The Venezuela gambit

The real target is not drugs but regime change in Caracas. The timing is telling: The strike occurred as at least nine U.S. warships deployed toward Venezuelan waters in what officials privately call “Noriega Part 2” — a reference to the 1989 invasion of Panama that toppled Manuel Noriega. When asked directly whether the goal was regime change in Venezuela, Hegseth offered the tell-tale non-denial: “That’s a presidential decision. … we’re prepared with every asset that the American military has.”

The pretext is transparently fabricated. Trump claimed the boat’s occupants were members of Tren de Aragua controlled by President Nicolás Maduro — a connection disputed by U.S. intelligence agencies themselves. The administration has placed a $50 million bounty on Maduro’s head over “narco-terrorism” charges, despite the fictional nature of the criminal network he allegedly leads.

This is gunboat diplomacy disguised as drug enforcement, with lethal force substituting for the inconvenience of evidence or legal process.

The constitutional implications are staggering. The Fifth Amendment’s due process protections do not evaporate at the water’s edge. U.S. citizens have been prosecuted under the MDLEA for maritime drug crimes and afforded full legal rights; foreign nationals deserve no less. By choosing annihilation over arrest, the administration has created a two-tiered system of justice where U.S. power determines who lives and who dies.

The Monroe Doctrine and China

This has little to do with drugs and everything to do with targeting China. 

Traditionally, the U.S. has maintained dominance in the Western Hemisphere via the Monroe Doctrine, sanctions, military interventions, and economic leverage. However, China’s entry into Venezuela — home to the largest proven oil reserves globally — challenges this dominance. As the U.S. employed sanctions to isolate Venezuela, China stepped in with loans repayable in oil, infrastructure investment, and energy contracts, effectively turning U.S. sanctions into opportunities for China and Venezuela.

The drug war provides convenient cover for what amounts to economic warfare. Secretary of State Marco Rubio, in Mexico City, signaled that such strikes “will happen again.” The message to Latin America is clear: Align with Washington or face the consequences.

In response, Venezuelan military aircraft have conducted maneuvers near U.S. naval vessels operating off the country’s coast in recent days.
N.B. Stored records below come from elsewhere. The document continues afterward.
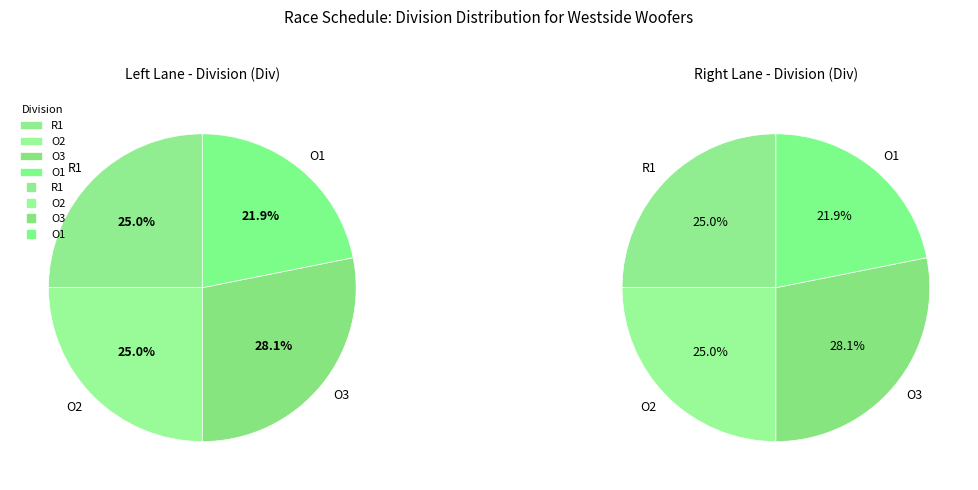

How many segments does this pie chart have?

4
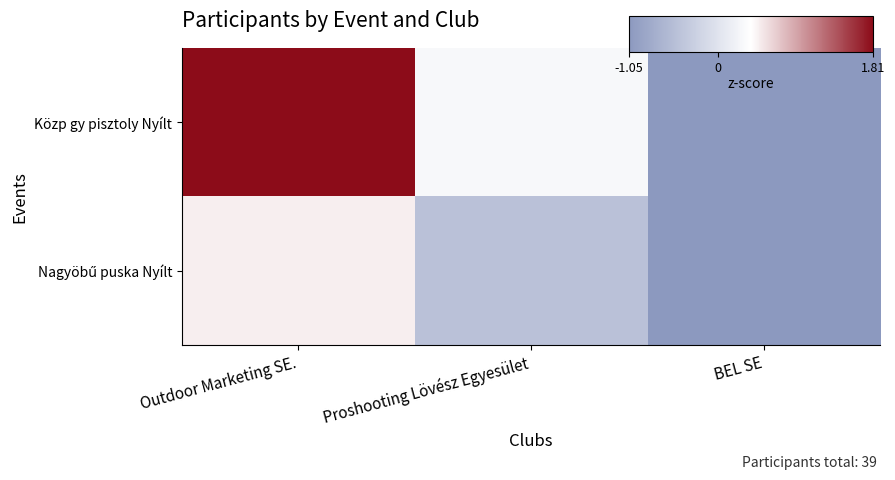

Which has a higher value, BEL SE or Proshooting Lövész Egyesület?

Proshooting Lövész Egyesület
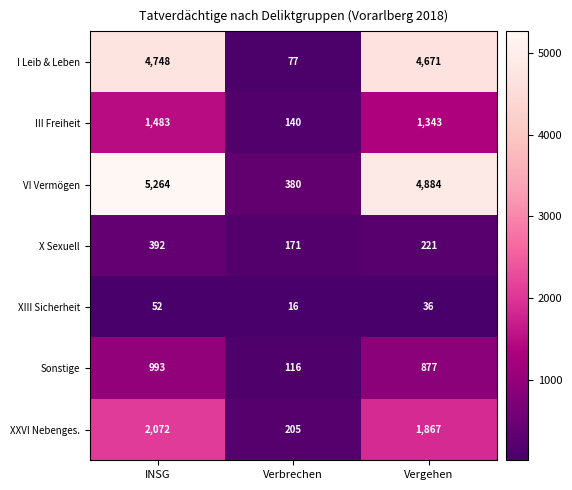

How many data points in Sonstige are less than 877?

1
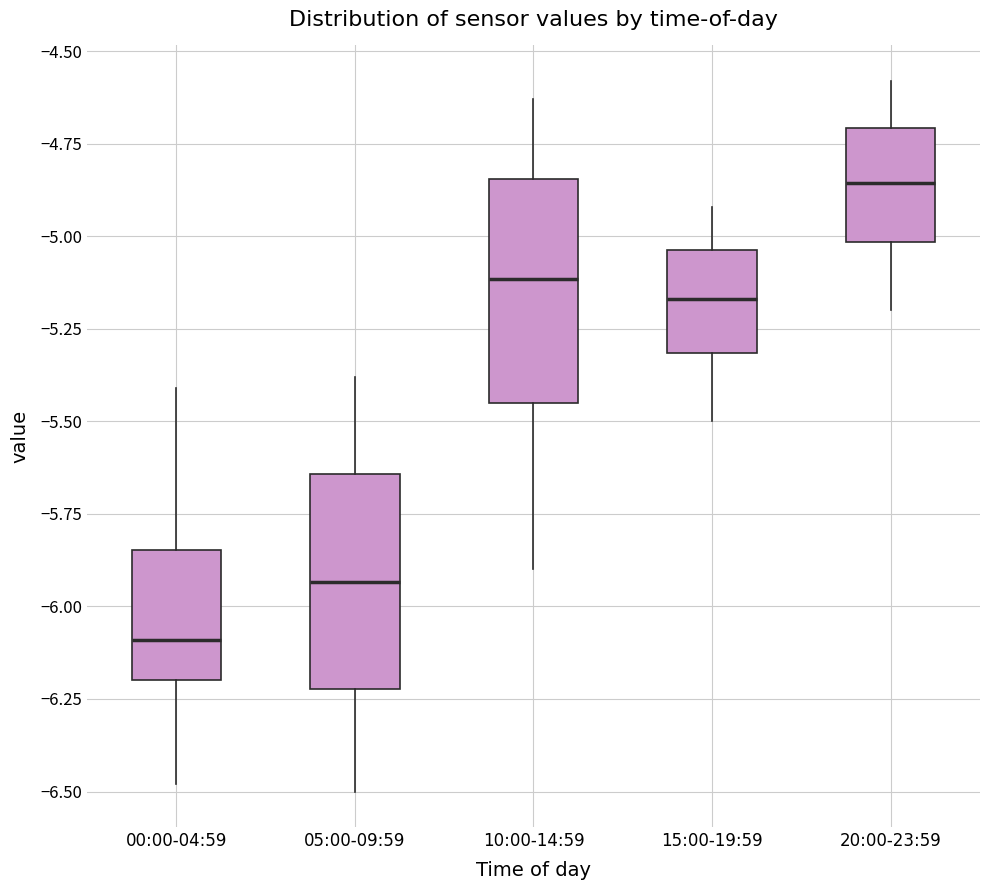

Reading left to right, transcribe this box plot: for each box, give where its median line is, the range the box spans, and where its two whiskers end, as read against the y-axis. The values are not printed on the chart, so give them approximately, as read against the axis.

00:00-04:59: median -6.10, box -6.20 to -5.85, whiskers -6.50 to -5.40
05:00-09:59: median -5.95, box -6.20 to -5.65, whiskers -6.50 to -5.40
10:00-14:59: median -5.10, box -5.45 to -4.85, whiskers -5.90 to -4.65
15:00-19:59: median -5.15, box -5.30 to -5.05, whiskers -5.50 to -4.90
20:00-23:59: median -4.85, box -5.00 to -4.70, whiskers -5.20 to -4.60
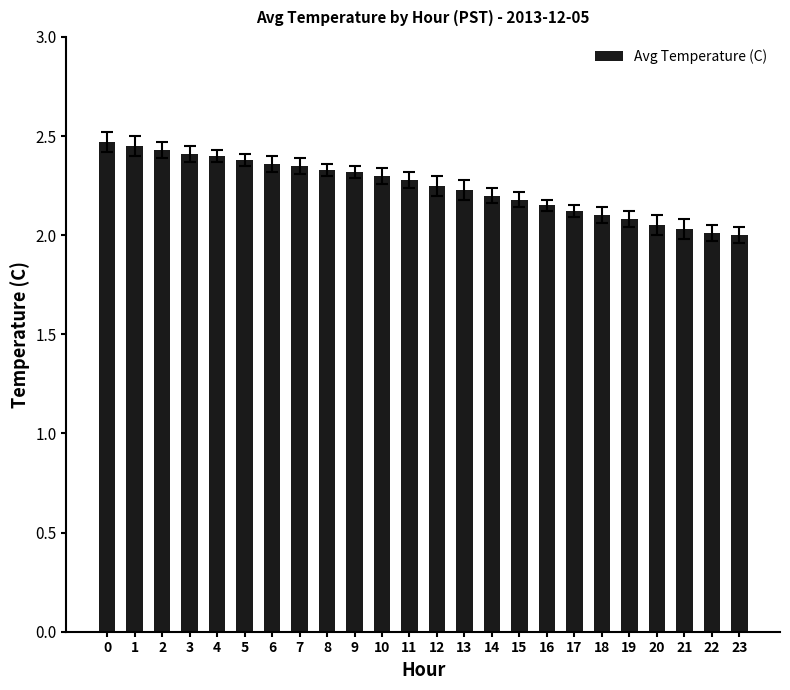

Count the number of categories in the chart.

24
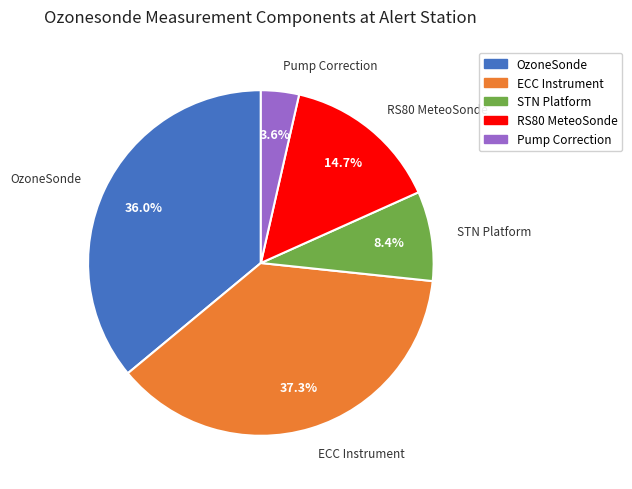

Is it true that STN Platform is 8% of the pie?

True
The government in Caracas has mobilized its coastal defense forces and heightened military alert levels, signaling its readiness in the event of further confrontation. President Nicolás Maduro has issued a warning that Venezuela will declare itself a “republic in arms” and mobilize nationwide resistance if the U.S. launches an attack. 

The Trump administration has launched a new model of maritime intervention that substitutes spectacle for evidence and assassination for arrest. Whether the speedboat incident really happened or it’s just an AI-generated propaganda cartoon, the precedent remains. And with it, a U.S. war on Venezuela.